(Stored records)
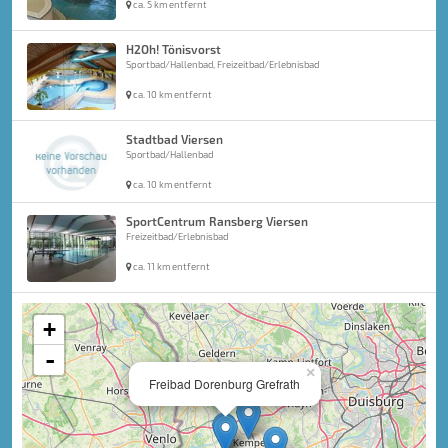
ca. 5 km entfernt
H2Oh! Tönisvorst
Sportbad/Hallenbad, Freizeitbad/Erlebnisbad
ca. 10 km entfernt
Stadtbad Viersen
Sportbad/Hallenbad
ca. 10 km entfernt
SportCentrum Ransberg Viersen
Freizeitbad/Erlebnisbad
ca. 11 km entfernt
+
-
×
Freibad Dorenburg Grefrath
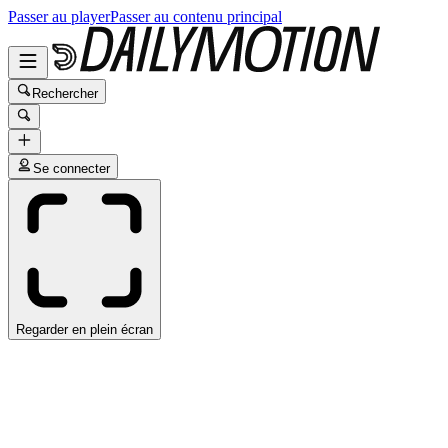
Passer au player
Passer au contenu principal
Rechercher
Se connecter
Regarder en plein écran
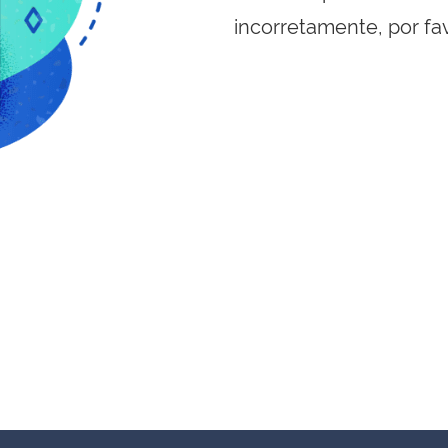
incorretamente, por fa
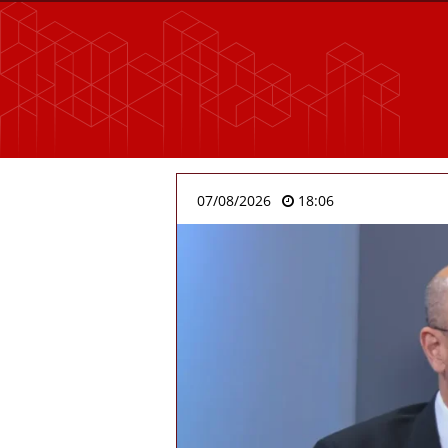
07/08/2026
18:06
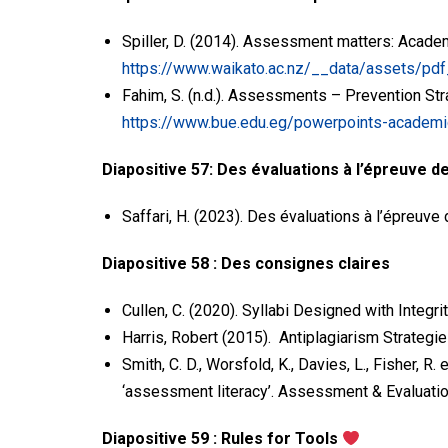
Spiller, D. (2014). Assessment matters: Academi
https://www.waikato.ac.nz/__data/assets/p
Fahim, S. (n.d.). Assessments – Prevention Str
https://www.bue.edu.eg/powerpoints-academi
Diapositive 57: Des évaluations à l’épreuve 
Saffari, H. (2023). Des évaluations à l’épreu
Diapositive 58 : Des consignes claires
Cullen, C. (2020). Syllabi Designed with Integr
Harris, Robert (2015). Antiplagiarism Strategie
Smith, C. D., Worsfold, K., Davies, L., Fisher, 
‘assessment literacy’. Assessment & Evaluati
Diapositive 59 : Rules for Tools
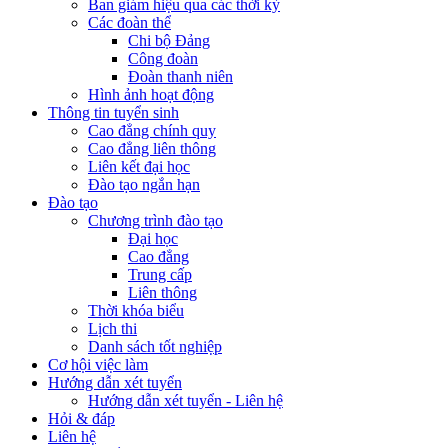
Ban giám hiệu qua các thời kỳ
Các đoàn thể
Chi bộ Đảng
Công đoàn
Đoàn thanh niên
Hình ảnh hoạt động
Thông tin tuyển sinh
Cao đẳng chính quy
Cao đẳng liên thông
Liên kết đại học
Đào tạo ngắn hạn
Đào tạo
Chương trình đào tạo
Đại học
Cao đẳng
Trung cấp
Liên thông
Thời khóa biểu
Lịch thi
Danh sách tốt nghiệp
Cơ hội việc làm
Hướng dẫn xét tuyển
Hướng dẫn xét tuyển - Liên hệ
Hỏi & đáp
Liên hệ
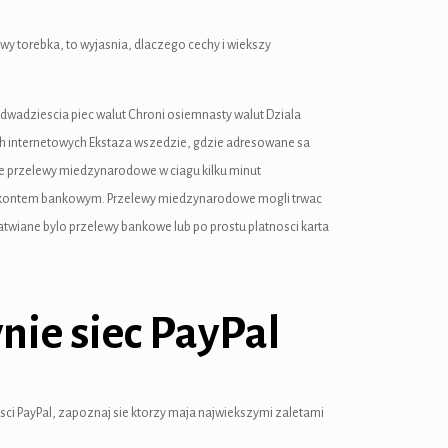
wy torebka, to wyjasnia, dlaczego cechy i wiekszy
dwadziescia piec walut Chroni osiemnasty walut Dziala
nach internetowych Ekstaza wszedzie, gdzie adresowane sa
 przelewy miedzynarodowe w ciagu kilku minut
y z kontem bankowym. Przelewy miedzynarodowe mogli trwac
atwiane bylo przelewy bankowe lub po prostu platnosci karta
nie siec PayPal
sci PayPal, zapoznaj sie ktorzy maja najwiekszymi zaletami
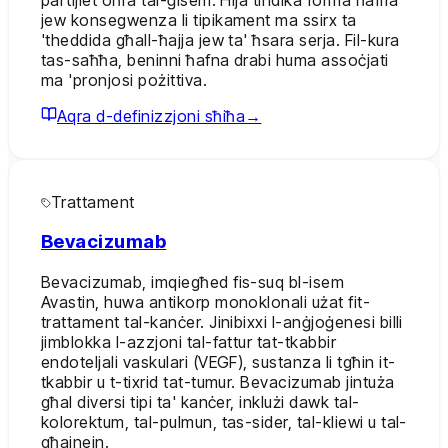
jew konsegwenza li tipikament ma ssirx ta
'theddida għall-ħajja jew ta' ħsara serja. Fil-kura
tas-saħħa, beninni ħafna drabi huma assoċjati
ma 'pronjosi pożittiva.
Aqra d-definizzjoni sħiħa
→
Trattament
Bevacizumab
Bevacizumab, imqiegħed fis-suq bl-isem
Avastin, huwa antikorp monoklonali użat fit-
trattament tal-kanċer. Jinibixxi l-anġjoġenesi billi
jimblokka l-azzjoni tal-fattur tat-tkabbir
endoteljali vaskulari (VEGF), sustanza li tgħin it-
tkabbir u t-tixrid tat-tumur. Bevacizumab jintuża
għal diversi tipi ta' kanċer, inklużi dawk tal-
kolorektum, tal-pulmun, tas-sider, tal-kliewi u tal-
għajnejn.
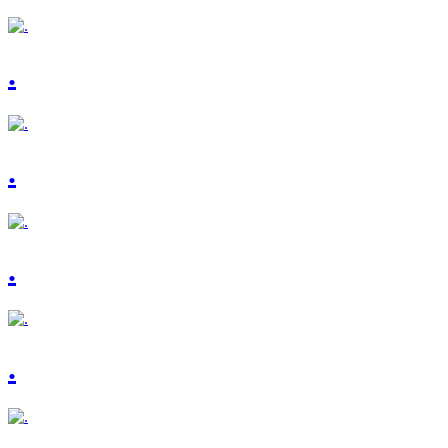
.
.
.
.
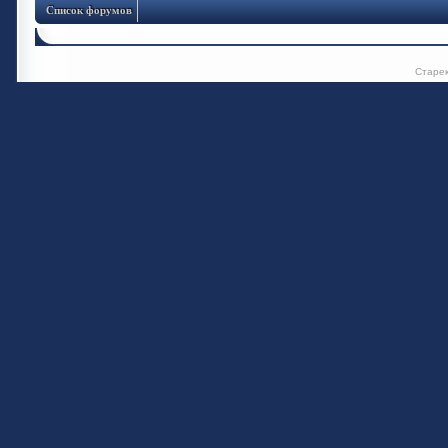
Список форумов
Старе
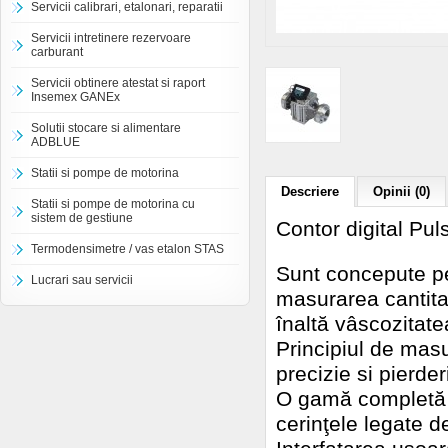
Servicii calibrari, etalonari, reparatii
Servicii intretinere rezervoare
carburant
Servicii obtinere atestat si raport
Insemex GANEx
Solutii stocare si alimentare
ADBLUE
Statii si pompe de motorina
Descriere
Opinii (0)
Statii si pompe de motorina cu
sistem de gestiune
Contor digital Pul
Termodensimetre / vas etalon STAS
Sunt concepute pe
Lucrari sau servicii
masurarea cantitat
înaltă vâscozitatea 
Principiul de masu
precizie si pierde
O gamă completă d
cerinţele legate d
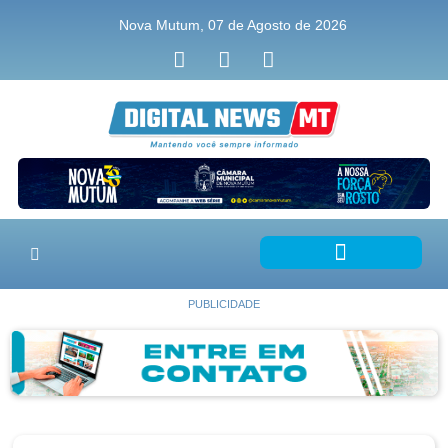
Nova Mutum, 07 de Agosto de 2026
PUBLICIDADE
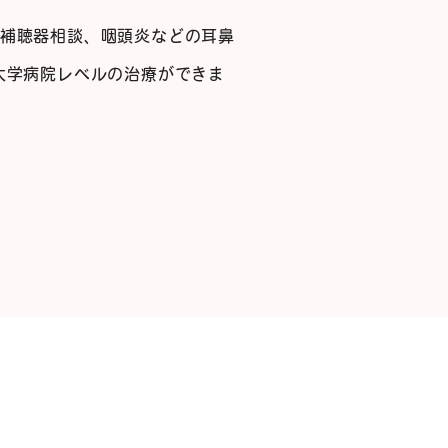
補聴器相談、咽頭炎などの耳鼻
大学病院レベルの治療ができま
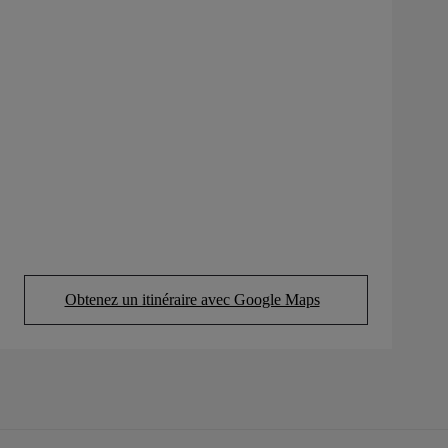
Obtenez un itinéraire avec Google Maps
(Opens in new tab)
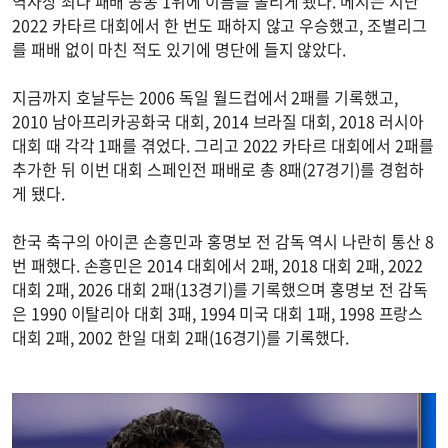
역사상 최다 패배 공동 1위에 이름을 올리게 됐다. 메시는 지난
2022 카타르 대회에서 한 번도 패하지 않고 우승했고, 조별리그
를 패배 없이 마친 적도 있기에 명단에 들지 않았다.
지금까지 호날두는 2006 독일 월드컵에서 2패를 기록했고,
2010 남아프리카공화국 대회, 2014 브라질 대회, 2018 러시아
대회 때 각각 1패를 겪었다. 그리고 2022 카타르 대회에서 2패를
추가한 뒤 이번 대회 스페인전 패배로 총 8패(27경기)를 경험하
게 됐다.
한국 축구의 아이콘 손흥민과 홍명보 전 감독 역시 나란히 통산 8
번 패했다. 손흥민은 2014 대회에서 2패, 2018 대회 2패, 2022
대회 2패, 2026 대회 2패(13경기)를 기록했으며 홍명보 전 감독
은 1990 이탈리아 대회 3패, 1994 미국 대회 1패, 1998 프랑스
대회 2패, 2002 한일 대회 2패(16경기)를 기록했다.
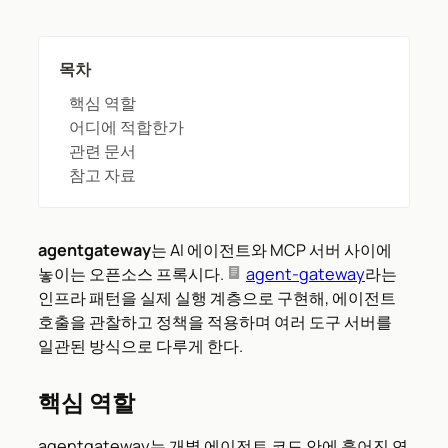
목차
핵심 역할
어디에 적합한가
관련 문서
참고 자료
agentgateway
는 AI 에이전트와 MCP 서버 사이에
놓이는 오픈소스 프록시다.
agent-gateway
라는
인프라 패턴을 실제 실행 계층으로 구현해, 에이전트
호출을 관찰하고 정책을 적용하며 여러 도구 서버를
일관된 방식으로 다루게 한다.
핵심 역할
agentgateway는 개별 에이전트 코드 안에 흩어진 연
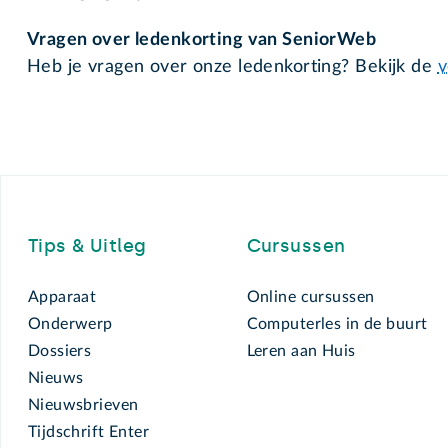
Vragen over ledenkorting van SeniorWeb
Heb je vragen over onze ledenkorting? Bekijk de
v
Footer
Tips & Uitleg
Cursussen
Apparaat
Online cursussen
Onderwerp
Computerles in de buurt
Dossiers
Leren aan Huis
Nieuws
Nieuwsbrieven
Tijdschrift Enter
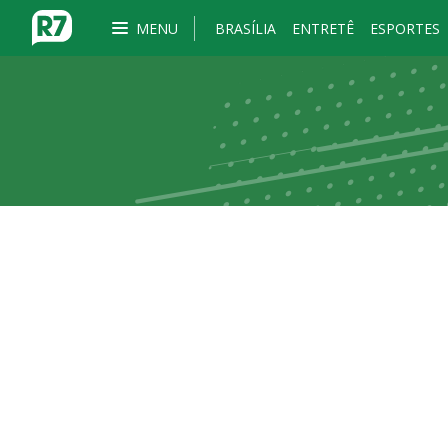
MENU
BRASÍLIA
ENTRETÊ
ESPORTES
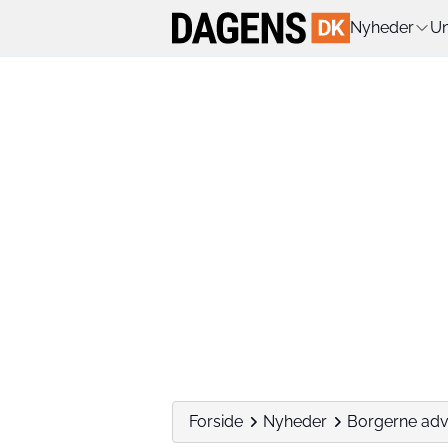
Nyheder
Un
Forside
Nyheder
Borgerne adv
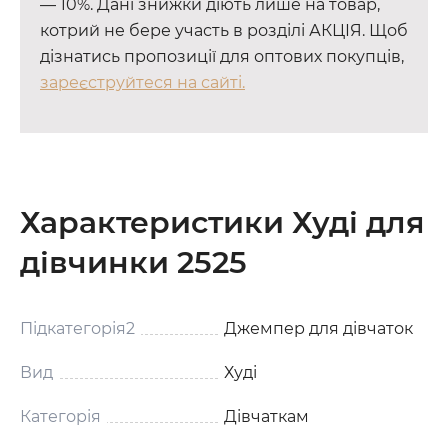
— 10%. Дані знижки діють лише на товар,
котрий не бере участь в розділі АКЦІЯ. Щоб
дізнатись пропозиції для оптових покупців,
зареєструйтеся на сайті.
Характеристики Худі для
дівчинки 2525
Підкатегорія2
Джемпер для дівчаток
Вид
Худі
Категорія
Дівчаткам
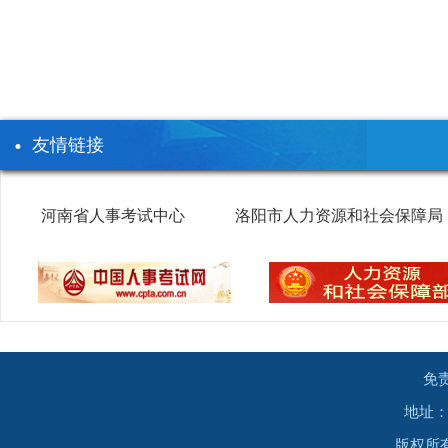
友情链接
河南省人事考试中心
洛阳市人力资源和社会保障局
免
地址：
版权所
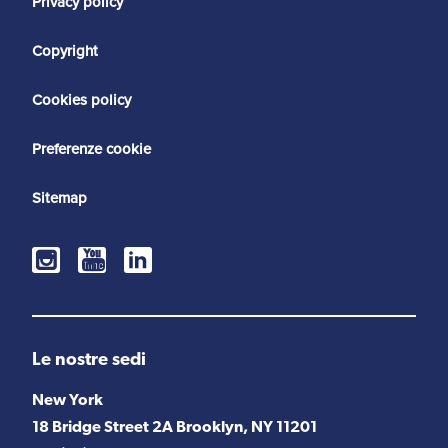
Privacy policy
Copyright
Cookies policy
Preferenze cookie
Sitemap
Le nostre sedi
New York
18 Bridge Street 2A Brooklyn, NY 11201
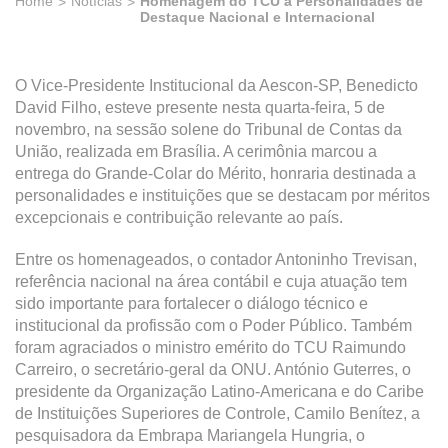
Home
Notícias
Homenagem do TCU a Personalidades de
Destaque Nacional e Internacional
O Vice-Presidente Institucional da Aescon-SP, Benedicto
David Filho, esteve presente nesta quarta-feira, 5 de
novembro, na sessão solene do Tribunal de Contas da
União, realizada em Brasília. A cerimônia marcou a
entrega do Grande-Colar do Mérito, honraria destinada a
personalidades e instituições que se destacam por méritos
excepcionais e contribuição relevante ao país.
Entre os homenageados, o contador Antoninho Trevisan,
referência nacional na área contábil e cuja atuação tem
sido importante para fortalecer o diálogo técnico e
institucional da profissão com o Poder Público. Também
foram agraciados o ministro emérito do TCU Raimundo
Carreiro, o secretário-geral da ONU. António Guterres, o
presidente da Organização Latino-Americana e do Caribe
de Instituições Superiores de Controle, Camilo Benítez, a
pesquisadora da Embrapa Mariangela Hungria, o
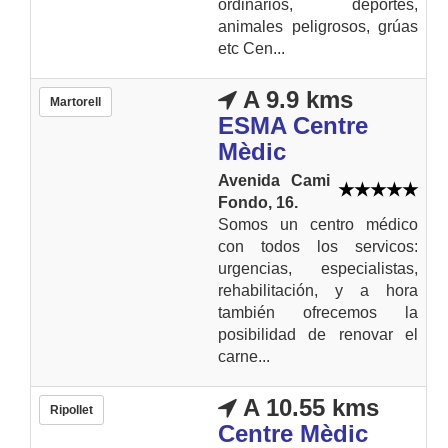
ordinarios, deportes,
animales peligrosos, grúas
etc Cen...
A 9.9 kms
Martorell
ESMA Centre
Mèdic
Avenida Cami
Fondo, 16.
Somos un centro médico
con todos los servicos:
urgencias, especialistas,
rehabilitación, y a hora
también ofrecemos la
posibilidad de renovar el
carne...
A 10.55 kms
Ripollet
Centre Mèdic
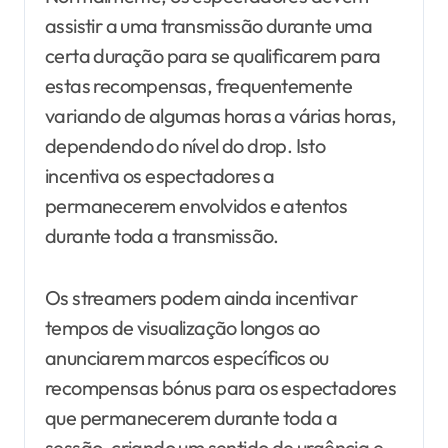
assistir a uma transmissão durante uma
certa duração para se qualificarem para
estas recompensas, frequentemente
variando de algumas horas a várias horas,
dependendo do nível do drop. Isto
incentiva os espectadores a
permanecerem envolvidos e atentos
durante toda a transmissão.
Os streamers podem ainda incentivar
tempos de visualização longos ao
anunciarem marcos específicos ou
recompensas bónus para os espectadores
que permanecerem durante toda a
sessão, criando um sentido de urgência e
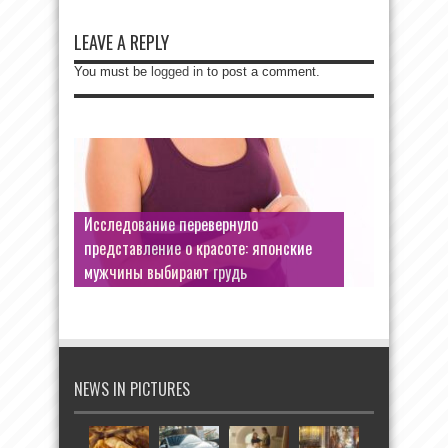
LEAVE A REPLY
You must be
logged in
to post a comment.
Исследование перевернуло
представление о красоте: японские
мужчины выбирают грудь
NEWS IN PICTURES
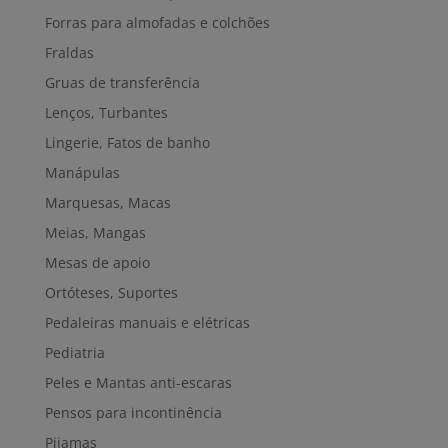
Forras para almofadas e colchões
Fraldas
Gruas de transferência
Lenços, Turbantes
Lingerie, Fatos de banho
Manápulas
Marquesas, Macas
Meias, Mangas
Mesas de apoio
Ortóteses, Suportes
Pedaleiras manuais e elétricas
Pediatria
Peles e Mantas anti-escaras
Pensos para incontinência
Pijamas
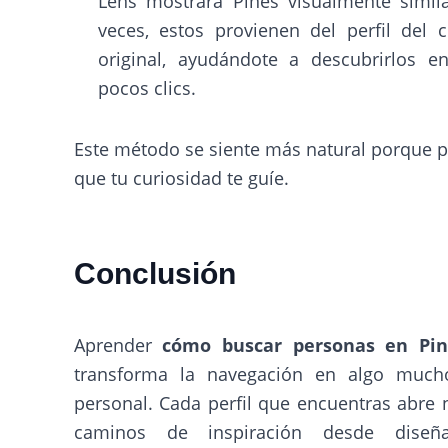
Lens mostrará Pines visualmente simila
veces, estos provienen del perfil del 
original, ayudándote a descubrirlos e
pocos clics.
Este método se siente más natural porque 
que tu curiosidad te guíe.
Conclusión
Aprender
cómo buscar personas en Pin
transforma la navegación en algo muc
personal. Cada perfil que encuentras abre
caminos de inspiración desde diseña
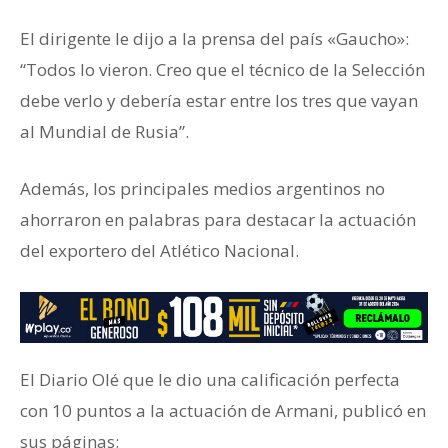
El dirigente le dijo a la prensa del país «Gaucho»:
“Todos lo vieron. Creo que el técnico de la Selección
debe verlo y debería estar entre los tres que vayan
al Mundial de Rusia”.
Además, los principales medios argentinos no
ahorraron en palabras para destacar la actuación
del exportero del Atlético Nacional.
El Diario Olé que le dio una calificación perfecta
con 10 puntos a la actuación de Armani, publicó en
sus páginas:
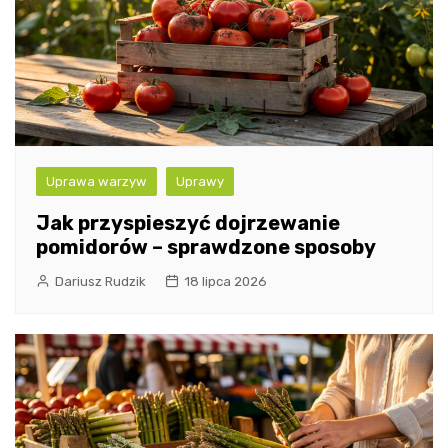
Uprawa warzyw
Uprawy
Jak przyspieszyć dojrzewanie
pomidorów – sprawdzone sposoby
Dariusz Rudzik
18 lipca 2026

* _About this exercise_
Show every line of the records above that contains the word "évaluations".

* _Exercise output_
Diapositive 57: Des évaluations à l’épreuve 
Saffari, H. (2023). Des évaluations à l’épreu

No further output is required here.